After getting in on the ‘invite only’ round of Gmail recruitment, I quickly found out that this was not your typical @DOMAIN email service. I knew I was dealing with a  superior product when Gmail succeeded where my other public email addresses failed-spam detection and clean up. Spam truly is a hardy pest. While Yahoo and other mail services tried to crack down on it, it was like playing whack a mole. It seemed almost impossible to kill. Gmail was able to do it. I hardly get spam now. I can count the incidents with the fingers of one hand. That’s how effective Gmail is.

In fact, fact, I am so happy with this service, I use it for all my POP mail addresses. I don’t use hotmail anymore and I barely touch Yahoo mail. Gmail’s persistence and evolution from a mere ‘me too’ product to a service standard contains three key lessons the rest of the tech world can learn.

Leverage Your Brand

Before gmail, Google was primarily a search engine company. It is a highly respected brand because it succeeded where other search engines failed-producing actually useful results. Google’s brand grew and grew since people associated it with trustworthiness and reliability. Google wisely leveraged its brand to roll out Gmail.
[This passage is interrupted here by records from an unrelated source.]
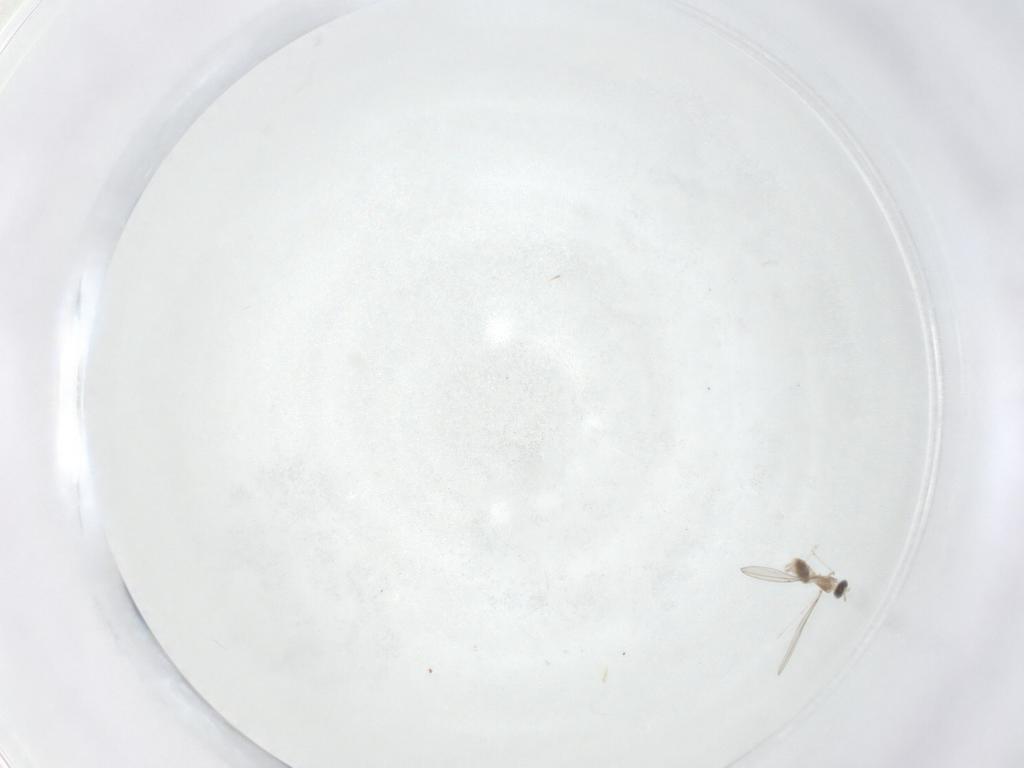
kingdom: Animalia
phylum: Arthropoda
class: Insecta
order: Diptera
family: Cecidomyiidae
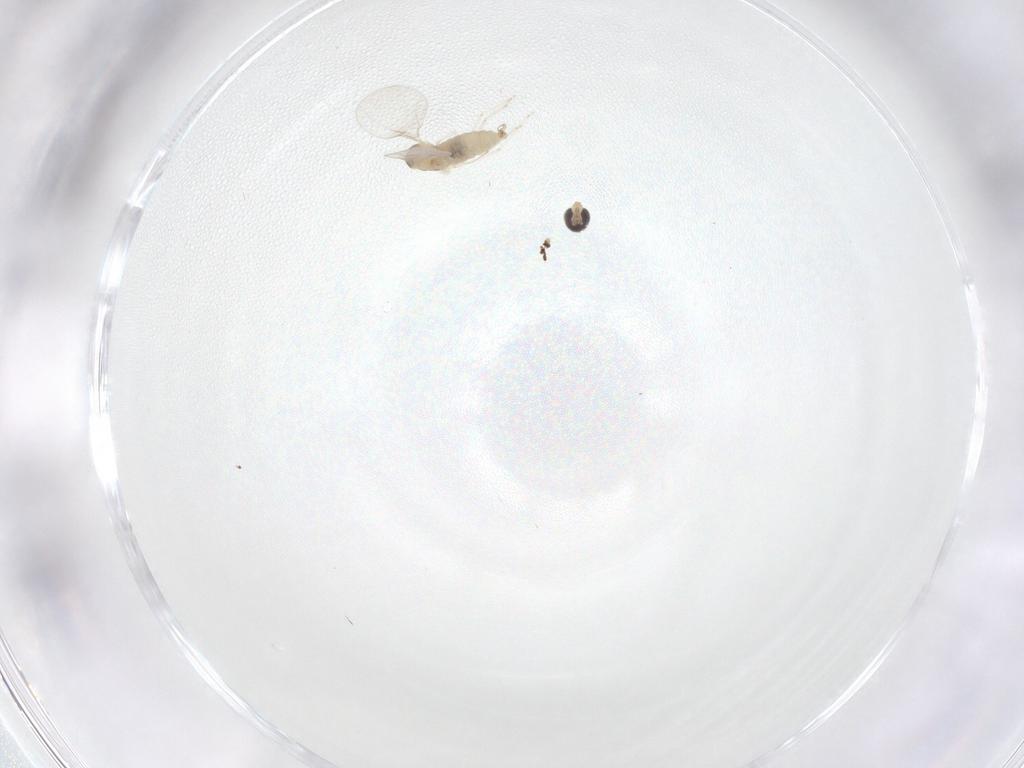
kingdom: Animalia
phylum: Arthropoda
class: Insecta
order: Diptera
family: Cecidomyiidae
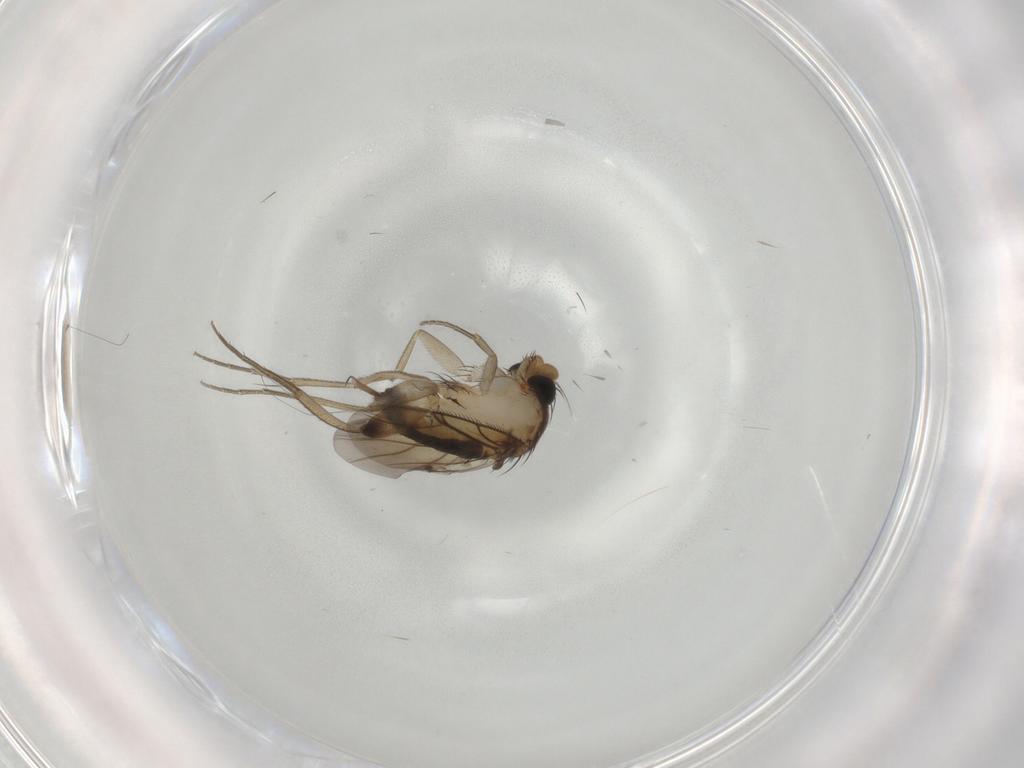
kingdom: Animalia
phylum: Arthropoda
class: Insecta
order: Diptera
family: Phoridae
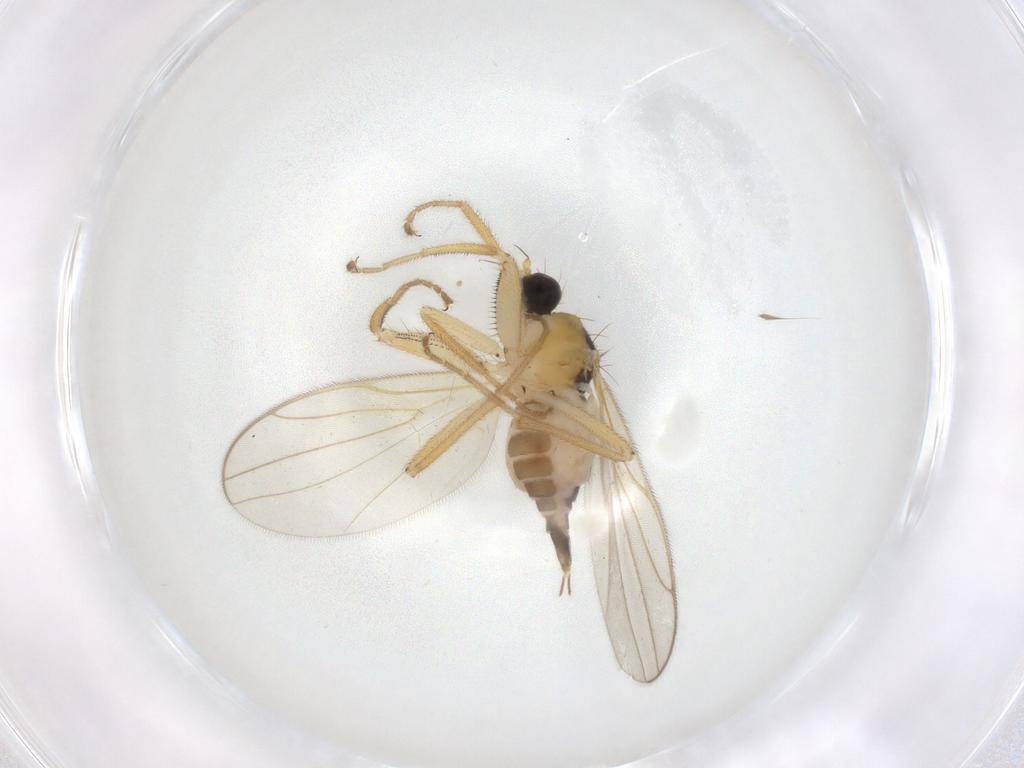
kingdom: Animalia
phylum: Arthropoda
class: Insecta
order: Diptera
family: Hybotidae
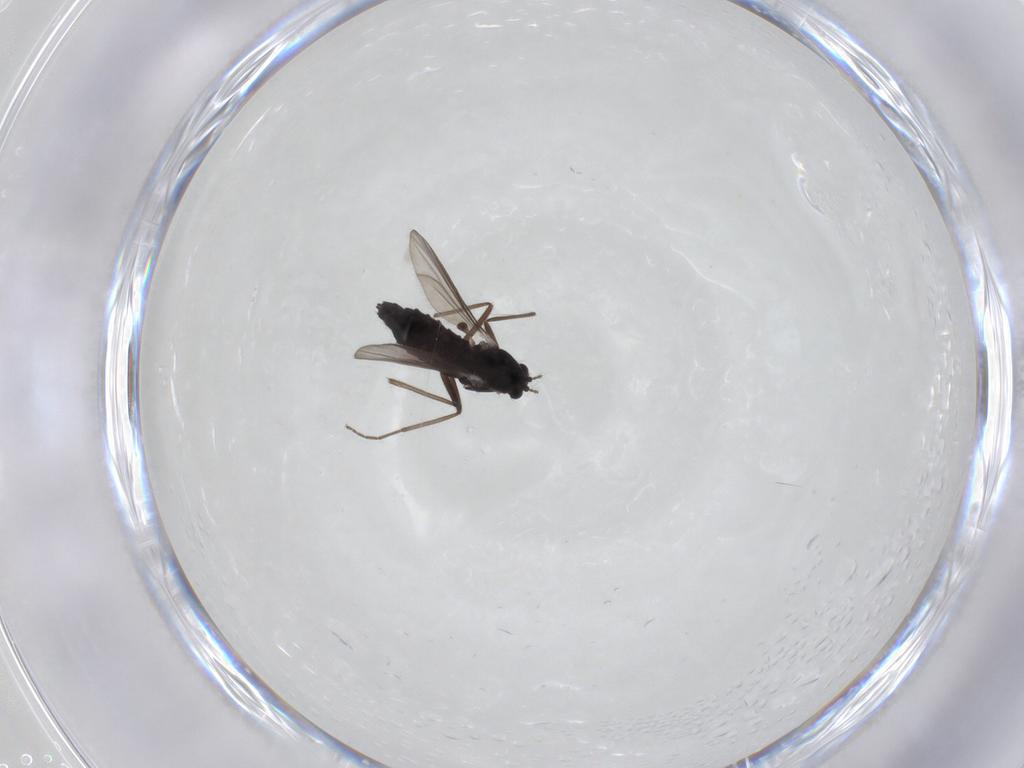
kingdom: Animalia
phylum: Arthropoda
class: Insecta
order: Diptera
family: Chironomidae
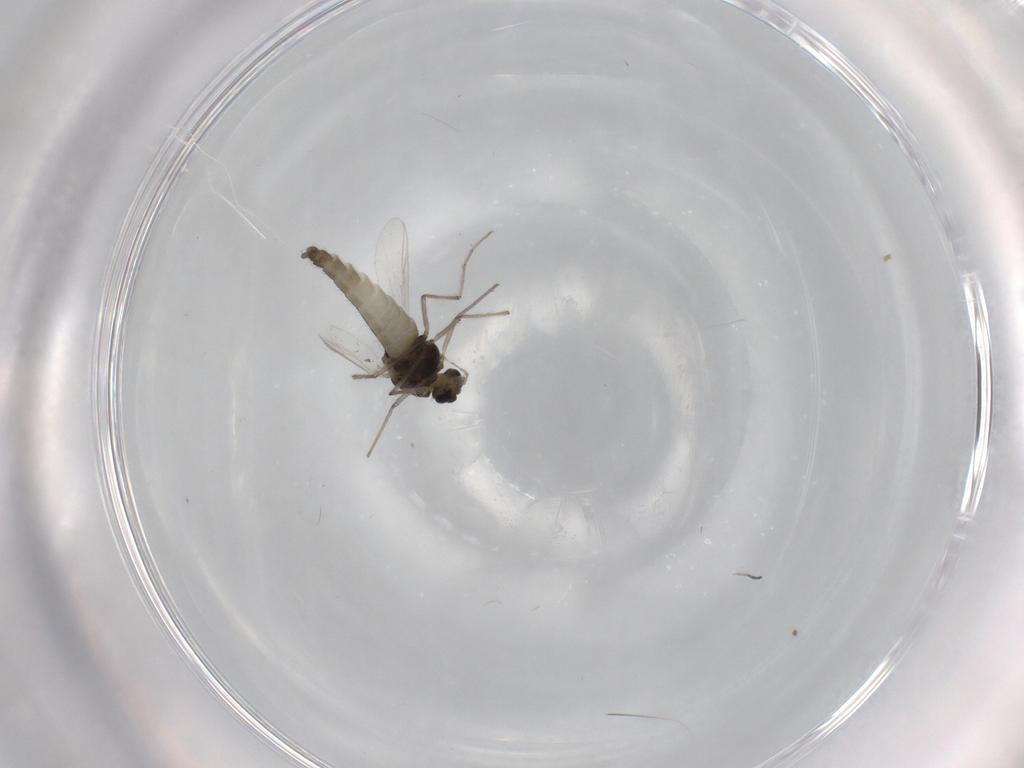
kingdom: Animalia
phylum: Arthropoda
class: Insecta
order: Diptera
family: Chironomidae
Make no mistake about it, while Gmail embodied many new innovative technologies, it would not have made much of a dent in the market if it did not carry the Google label. Google’s massive brand and huge user base made more people open minded about trying out Gmail.

Integrate With Your Other Services

Get it through your head: Google is not search engine or online services company. What is it then? It is an ad company. That’s right-all its activities online are aimed at getting you to identify your interests and show you ads that are geared towards those interests. That’s why Google racks up billions every year. Gmail, far from being an experiment that makes no money or a vanity project whose existence depends on the whim of a top executive, was quickly integrated into Google’s ad serving infrastructure. Brilliant move.

Now, advertisers can market to people based on what they are thinking. Sounds far-fetched? Not really. When you write an email and someone responds, Gmail’s ad system picks up the context and keywords and serves up relevant ads. Google ads hit you when you are thinking about a specific subject. Genius.

Continuously Innovate

Google could have easily rested on its laurels when it became clear Gmail is going to overtake Hotmail. But it didn’t stop. It kept rolling out new updates and new service innovations. Sure, some of these experiments have to be later abandoned or dialed back but, on the whole, the drive to innovate continuously increases the chances that Gmail will remain the free web-based email industry’s top dog.